Documentation ¶
Overview ¶
Package framing implements the obfs4 link framing and cryptography.
The ObfsEncoder/ObfsDecoder shared secret format is:
uint8_t[32] NaCl secretbox key uint8_t[16] NaCl Nonce prefix uint8_t[16] SipHash-2-4 key (used to obfsucate length) uint8_t[8] SipHash-2-4 IV
The frame format is:
uint16_t length (obfsucated, big endian) NaCl secretbox (Poly1305/XSalsa20) containing: uint8_t[16] tag (Part of the secretbox construct) uint8_t[] payload
The length field is length of the NaCl secretbox XORed with the truncated SipHash-2-4 digest ran in OFB mode.
Initialize K, IV[0] with values from the shared secret. On each packet, IV[n] = H(K, IV[n - 1]) mask[n] = IV[n][0:2] obfsLen = length ^ mask[n]
The NaCl secretbox (Poly1305/XSalsa20) nonce format is:
uint8_t[24] prefix (Fixed) uint64_t counter (Big endian)
The counter is initialized to 1, and is incremented on each frame. Since the protocol is designed to be used over a reliable medium, the nonce is not transmitted over the wire as both sides of the conversation know the prefix and the initial counter value. It is imperative that the counter does not wrap, and sessions MUST terminate before 2^64 frames are sent.
Index ¶
Constants ¶
const ( // FrameOverhead is the length of the framing overhead. FrameOverhead = f.LengthLength + secretbox.Overhead // MaximumFramePayloadLength is the length of the maximum allowed payload // per frame. MaximumFramePayloadLength = f.MaximumSegmentLength - FrameOverhead // KeyLength is the length of the ObfsEncoder/ObfsDecoder secret key. KeyLength = keyLength + noncePrefixLength + drbg.SeedLength )
const ( PacketTypePayload = iota PacketTypePrngSeed )
Variables ¶
var ErrNonceCounterWrapped = errors.New("framing: Nonce counter wrapped")

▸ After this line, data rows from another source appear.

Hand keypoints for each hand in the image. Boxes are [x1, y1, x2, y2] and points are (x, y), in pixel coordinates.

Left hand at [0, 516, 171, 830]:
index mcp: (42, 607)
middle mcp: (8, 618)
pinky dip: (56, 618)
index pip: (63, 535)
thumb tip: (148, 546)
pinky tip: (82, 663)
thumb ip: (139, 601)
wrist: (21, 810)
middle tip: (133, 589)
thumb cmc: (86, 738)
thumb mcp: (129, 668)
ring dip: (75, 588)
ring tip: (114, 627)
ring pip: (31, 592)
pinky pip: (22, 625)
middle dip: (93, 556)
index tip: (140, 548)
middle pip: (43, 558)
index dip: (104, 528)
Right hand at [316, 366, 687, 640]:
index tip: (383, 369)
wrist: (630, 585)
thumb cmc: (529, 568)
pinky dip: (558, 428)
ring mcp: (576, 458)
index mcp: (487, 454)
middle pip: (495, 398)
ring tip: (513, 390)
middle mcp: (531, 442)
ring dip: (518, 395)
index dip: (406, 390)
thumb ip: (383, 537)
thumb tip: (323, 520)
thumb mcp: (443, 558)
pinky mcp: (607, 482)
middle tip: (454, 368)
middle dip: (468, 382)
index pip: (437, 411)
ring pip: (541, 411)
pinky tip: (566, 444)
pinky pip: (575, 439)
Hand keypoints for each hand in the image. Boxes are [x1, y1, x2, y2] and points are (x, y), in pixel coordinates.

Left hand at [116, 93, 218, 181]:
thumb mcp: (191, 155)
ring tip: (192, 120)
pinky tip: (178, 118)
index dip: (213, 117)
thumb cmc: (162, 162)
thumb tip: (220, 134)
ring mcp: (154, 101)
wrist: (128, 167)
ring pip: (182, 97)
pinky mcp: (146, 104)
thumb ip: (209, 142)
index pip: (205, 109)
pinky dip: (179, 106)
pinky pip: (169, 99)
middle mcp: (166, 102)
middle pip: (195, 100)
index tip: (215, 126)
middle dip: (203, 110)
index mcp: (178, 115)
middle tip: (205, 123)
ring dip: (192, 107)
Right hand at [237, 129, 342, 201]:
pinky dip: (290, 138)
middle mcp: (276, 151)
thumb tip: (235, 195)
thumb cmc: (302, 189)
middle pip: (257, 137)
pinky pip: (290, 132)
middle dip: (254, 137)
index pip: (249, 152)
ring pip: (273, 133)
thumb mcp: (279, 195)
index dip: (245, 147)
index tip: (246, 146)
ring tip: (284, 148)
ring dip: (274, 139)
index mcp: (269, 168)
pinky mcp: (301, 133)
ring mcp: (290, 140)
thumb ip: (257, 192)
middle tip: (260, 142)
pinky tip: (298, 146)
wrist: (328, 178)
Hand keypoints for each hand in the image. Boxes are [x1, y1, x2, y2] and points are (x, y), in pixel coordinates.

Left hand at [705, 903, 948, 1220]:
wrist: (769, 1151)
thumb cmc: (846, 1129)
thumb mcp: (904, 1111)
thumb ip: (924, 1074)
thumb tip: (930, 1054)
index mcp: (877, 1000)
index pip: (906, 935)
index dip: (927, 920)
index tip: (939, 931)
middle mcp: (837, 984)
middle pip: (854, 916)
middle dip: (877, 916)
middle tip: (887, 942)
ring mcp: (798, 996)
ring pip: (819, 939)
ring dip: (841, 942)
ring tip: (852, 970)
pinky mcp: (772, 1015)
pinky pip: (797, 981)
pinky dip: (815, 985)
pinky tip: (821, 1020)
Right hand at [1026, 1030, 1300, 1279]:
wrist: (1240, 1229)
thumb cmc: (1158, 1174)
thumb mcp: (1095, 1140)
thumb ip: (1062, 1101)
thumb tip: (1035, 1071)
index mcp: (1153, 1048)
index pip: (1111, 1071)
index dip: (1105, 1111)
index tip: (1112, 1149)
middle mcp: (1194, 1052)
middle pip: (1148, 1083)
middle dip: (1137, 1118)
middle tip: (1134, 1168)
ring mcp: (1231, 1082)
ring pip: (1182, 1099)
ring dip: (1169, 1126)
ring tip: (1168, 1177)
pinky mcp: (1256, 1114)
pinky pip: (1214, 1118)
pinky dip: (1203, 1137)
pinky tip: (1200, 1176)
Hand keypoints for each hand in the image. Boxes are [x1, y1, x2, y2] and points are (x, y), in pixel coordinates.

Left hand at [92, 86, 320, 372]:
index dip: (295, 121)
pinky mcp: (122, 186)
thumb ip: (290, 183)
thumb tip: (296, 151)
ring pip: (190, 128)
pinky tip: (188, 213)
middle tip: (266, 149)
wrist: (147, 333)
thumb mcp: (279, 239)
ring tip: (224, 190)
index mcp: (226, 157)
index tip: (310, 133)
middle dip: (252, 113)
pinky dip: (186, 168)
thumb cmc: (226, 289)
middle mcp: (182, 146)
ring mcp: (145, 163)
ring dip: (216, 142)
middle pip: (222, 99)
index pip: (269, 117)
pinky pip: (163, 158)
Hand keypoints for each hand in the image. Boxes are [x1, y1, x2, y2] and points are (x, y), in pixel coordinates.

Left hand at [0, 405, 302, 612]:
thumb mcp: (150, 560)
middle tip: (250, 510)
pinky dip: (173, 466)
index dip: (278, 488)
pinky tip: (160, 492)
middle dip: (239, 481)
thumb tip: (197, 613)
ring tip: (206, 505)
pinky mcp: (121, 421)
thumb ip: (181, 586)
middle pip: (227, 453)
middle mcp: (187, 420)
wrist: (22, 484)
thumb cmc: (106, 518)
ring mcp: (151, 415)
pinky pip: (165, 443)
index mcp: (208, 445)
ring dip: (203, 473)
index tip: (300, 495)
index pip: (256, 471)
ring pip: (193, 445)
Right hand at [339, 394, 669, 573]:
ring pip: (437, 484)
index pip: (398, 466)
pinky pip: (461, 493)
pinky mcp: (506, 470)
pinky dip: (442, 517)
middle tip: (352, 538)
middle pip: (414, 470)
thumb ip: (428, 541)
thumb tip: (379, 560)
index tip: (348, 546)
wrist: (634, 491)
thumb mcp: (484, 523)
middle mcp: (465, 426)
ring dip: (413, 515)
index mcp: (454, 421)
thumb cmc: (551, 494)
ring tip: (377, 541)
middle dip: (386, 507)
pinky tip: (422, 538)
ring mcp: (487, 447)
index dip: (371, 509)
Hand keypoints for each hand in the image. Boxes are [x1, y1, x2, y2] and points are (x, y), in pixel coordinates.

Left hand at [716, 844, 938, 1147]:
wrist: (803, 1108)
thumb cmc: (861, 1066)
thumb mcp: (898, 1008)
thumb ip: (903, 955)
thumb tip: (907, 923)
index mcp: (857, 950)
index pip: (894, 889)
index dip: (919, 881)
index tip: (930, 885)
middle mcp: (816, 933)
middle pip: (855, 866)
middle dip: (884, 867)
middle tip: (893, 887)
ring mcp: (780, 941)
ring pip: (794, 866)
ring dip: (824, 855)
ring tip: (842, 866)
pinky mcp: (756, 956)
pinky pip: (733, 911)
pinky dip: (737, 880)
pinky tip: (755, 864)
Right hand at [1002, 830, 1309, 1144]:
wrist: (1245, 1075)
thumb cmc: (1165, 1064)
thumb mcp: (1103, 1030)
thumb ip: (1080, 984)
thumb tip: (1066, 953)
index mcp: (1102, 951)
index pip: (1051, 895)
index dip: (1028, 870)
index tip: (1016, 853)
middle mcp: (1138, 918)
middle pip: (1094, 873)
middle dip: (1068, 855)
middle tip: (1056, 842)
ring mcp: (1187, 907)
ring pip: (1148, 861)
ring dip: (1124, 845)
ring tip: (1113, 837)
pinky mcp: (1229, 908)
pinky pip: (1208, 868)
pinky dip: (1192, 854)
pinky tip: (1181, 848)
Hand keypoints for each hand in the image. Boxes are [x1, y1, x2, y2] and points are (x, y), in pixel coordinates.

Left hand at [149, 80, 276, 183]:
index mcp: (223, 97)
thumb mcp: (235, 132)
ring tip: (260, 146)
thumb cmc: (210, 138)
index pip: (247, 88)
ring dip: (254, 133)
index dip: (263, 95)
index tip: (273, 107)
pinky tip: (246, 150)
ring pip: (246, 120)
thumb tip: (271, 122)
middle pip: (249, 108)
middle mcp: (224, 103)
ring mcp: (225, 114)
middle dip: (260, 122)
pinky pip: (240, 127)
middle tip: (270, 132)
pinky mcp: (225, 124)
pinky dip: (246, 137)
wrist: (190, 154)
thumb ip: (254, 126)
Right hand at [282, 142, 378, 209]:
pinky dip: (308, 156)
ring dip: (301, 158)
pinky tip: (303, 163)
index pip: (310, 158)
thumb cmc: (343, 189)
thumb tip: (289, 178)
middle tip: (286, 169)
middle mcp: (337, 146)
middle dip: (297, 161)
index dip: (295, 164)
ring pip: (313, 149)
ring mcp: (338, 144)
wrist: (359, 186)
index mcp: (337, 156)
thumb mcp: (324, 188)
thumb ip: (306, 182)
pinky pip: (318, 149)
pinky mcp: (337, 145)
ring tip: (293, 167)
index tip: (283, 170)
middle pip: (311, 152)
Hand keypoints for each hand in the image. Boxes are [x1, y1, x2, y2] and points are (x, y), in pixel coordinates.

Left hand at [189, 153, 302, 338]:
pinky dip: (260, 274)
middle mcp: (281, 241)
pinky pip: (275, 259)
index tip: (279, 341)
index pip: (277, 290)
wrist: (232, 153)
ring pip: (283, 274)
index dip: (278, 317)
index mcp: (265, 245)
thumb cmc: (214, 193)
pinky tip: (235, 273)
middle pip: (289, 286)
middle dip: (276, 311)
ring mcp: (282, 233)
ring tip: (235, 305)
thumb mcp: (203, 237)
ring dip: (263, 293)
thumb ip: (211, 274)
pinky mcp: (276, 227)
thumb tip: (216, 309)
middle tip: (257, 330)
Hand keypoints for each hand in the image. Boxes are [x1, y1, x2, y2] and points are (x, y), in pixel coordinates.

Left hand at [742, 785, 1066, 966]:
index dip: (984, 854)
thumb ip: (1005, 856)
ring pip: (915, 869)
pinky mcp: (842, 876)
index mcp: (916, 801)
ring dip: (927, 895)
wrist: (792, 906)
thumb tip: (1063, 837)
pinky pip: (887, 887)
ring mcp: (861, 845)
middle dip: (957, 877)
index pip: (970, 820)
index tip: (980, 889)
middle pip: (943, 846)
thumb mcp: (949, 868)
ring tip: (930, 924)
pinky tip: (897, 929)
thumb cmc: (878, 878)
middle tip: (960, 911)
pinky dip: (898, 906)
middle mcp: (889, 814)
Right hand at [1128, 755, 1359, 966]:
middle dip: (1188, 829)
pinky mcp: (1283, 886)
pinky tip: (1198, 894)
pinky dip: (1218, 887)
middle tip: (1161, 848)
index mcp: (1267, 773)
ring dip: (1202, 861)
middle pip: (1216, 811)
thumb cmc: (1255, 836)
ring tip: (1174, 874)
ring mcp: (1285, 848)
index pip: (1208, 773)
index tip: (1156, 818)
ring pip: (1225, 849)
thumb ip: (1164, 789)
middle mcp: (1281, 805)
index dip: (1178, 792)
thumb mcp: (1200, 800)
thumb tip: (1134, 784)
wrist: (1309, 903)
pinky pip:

Error returned when the NaCl secretbox nonce's counter wraps (FATAL).
Functions ¶
This section is empty.
Types ¶
type ObfsDecoder ¶
type ObfsDecoder struct { f.BaseDecoder PacketOverhead int PrngRegen prngRegenFunc // contains filtered or unexported fields }
ObfsDecoder is a BaseDecoder instance.
func NewObfsDecoder ¶
func NewObfsDecoder(key []byte) *ObfsDecoder
NewObfsDecoder creates a new ObfsDecoder instance. It must be supplied a slice containing exactly KeyLength bytes of keying material.
type ObfsEncoder ¶
type ObfsEncoder struct { f.BaseEncoder PacketOverhead int // contains filtered or unexported fields }
ObfsEncoder is a frame encoder instance.
func NewObfsEncoder ¶
func NewObfsEncoder(key []byte) *ObfsEncoder
NewObfsEncoder creates a new ObfsEncoder instance. It must be supplied a slice containing exactly KeyLength bytes of keying material.